Quote from: Larry Rinkel on May 23, 2007, 02:44:32 PM
Oh, simmer down. For a moderator you're extremely immoderate.

How extremely kind of you to point that out. Where exactly did I offend you personally? I'm willing to edit out anything of that kind and publicly apologize.

Quote from: Larry Rinkel on May 23, 2007, 02:44:32 PM
If indeed "his name is already included into the canon of every single music student in Poland," then it's my point you are proving, not yours.

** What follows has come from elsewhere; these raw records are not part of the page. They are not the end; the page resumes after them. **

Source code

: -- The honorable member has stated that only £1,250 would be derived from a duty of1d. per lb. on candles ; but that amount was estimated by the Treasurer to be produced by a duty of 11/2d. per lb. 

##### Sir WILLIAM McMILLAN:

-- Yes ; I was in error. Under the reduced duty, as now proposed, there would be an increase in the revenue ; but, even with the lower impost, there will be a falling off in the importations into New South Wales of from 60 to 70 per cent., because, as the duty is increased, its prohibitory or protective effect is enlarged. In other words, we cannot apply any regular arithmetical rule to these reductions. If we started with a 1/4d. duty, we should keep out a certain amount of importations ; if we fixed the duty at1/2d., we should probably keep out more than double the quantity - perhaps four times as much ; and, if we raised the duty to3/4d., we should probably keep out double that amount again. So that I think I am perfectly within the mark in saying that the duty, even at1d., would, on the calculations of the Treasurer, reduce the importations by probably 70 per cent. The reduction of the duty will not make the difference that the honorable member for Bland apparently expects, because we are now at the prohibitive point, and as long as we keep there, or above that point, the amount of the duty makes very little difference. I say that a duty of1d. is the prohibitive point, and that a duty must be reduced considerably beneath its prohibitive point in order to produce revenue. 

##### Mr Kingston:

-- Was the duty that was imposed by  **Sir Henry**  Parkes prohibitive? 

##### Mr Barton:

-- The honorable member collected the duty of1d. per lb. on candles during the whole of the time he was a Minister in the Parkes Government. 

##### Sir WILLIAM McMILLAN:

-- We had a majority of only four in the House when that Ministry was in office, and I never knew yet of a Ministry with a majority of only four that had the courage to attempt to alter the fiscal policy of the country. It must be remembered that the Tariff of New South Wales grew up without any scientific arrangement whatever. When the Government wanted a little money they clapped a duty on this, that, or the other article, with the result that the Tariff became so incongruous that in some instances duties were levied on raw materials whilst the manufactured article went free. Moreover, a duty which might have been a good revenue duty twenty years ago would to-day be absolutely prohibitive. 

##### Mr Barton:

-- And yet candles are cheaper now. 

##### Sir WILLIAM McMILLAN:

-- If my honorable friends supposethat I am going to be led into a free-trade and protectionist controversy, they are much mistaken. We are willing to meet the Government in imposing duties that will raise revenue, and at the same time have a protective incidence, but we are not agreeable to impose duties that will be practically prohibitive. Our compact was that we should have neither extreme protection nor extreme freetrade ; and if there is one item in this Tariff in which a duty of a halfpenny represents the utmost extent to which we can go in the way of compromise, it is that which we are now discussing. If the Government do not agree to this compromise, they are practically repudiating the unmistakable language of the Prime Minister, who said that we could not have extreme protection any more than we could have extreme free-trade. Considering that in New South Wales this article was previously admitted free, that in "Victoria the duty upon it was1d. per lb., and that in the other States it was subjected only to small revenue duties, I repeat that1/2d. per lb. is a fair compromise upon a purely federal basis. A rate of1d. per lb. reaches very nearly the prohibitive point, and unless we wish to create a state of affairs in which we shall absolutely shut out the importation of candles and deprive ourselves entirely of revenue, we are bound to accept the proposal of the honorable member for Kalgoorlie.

Apparently I don't understand what your point is. Mine is that if there is to be such a thing as a "general" canon, then it should indeed be general, i.e. include great works produced by composers from even those nations who were unfortunate enough to have been slaughtered to the last man. Since I don't know much about those nations, I've chosen a more moderate example - that of Poland. Now, as it happens, the canon taught at Polish music schools does not include a single piece of South American baroque music. In fact, I don't think it even contains a single piece of music by a British composer (? - maybe Britten, I'm not sure) but perhaps it does contain one or two by American ones. So that's not my notion of a true, "general" canon. OTOH, I don't think what is considered the canon in Poland is included in the canon in other countries. At least not that I've heard of. So my point is that so far all canons are local, both temporally (Gurn's point and mine in a smaller part) and spatially (my point). Until your last post I understood your point to be that there is a "general" canon, developed over the ages by collective consensus which includes every (or almost every) "great" piece of classical music ever written (with the obvious exceptions of works lost etc.). But now I have no idea what your point is anymore... ???

quintett op.57

Quote from: MrOsa on May 23, 2007, 01:24:31 PM
You're aware of the fact that you're only proving my point? What sort of argument is that: "I've never heard of that composer so he can't be good - prove his value to me!"
Maciek, you're overreacting, he's not said that.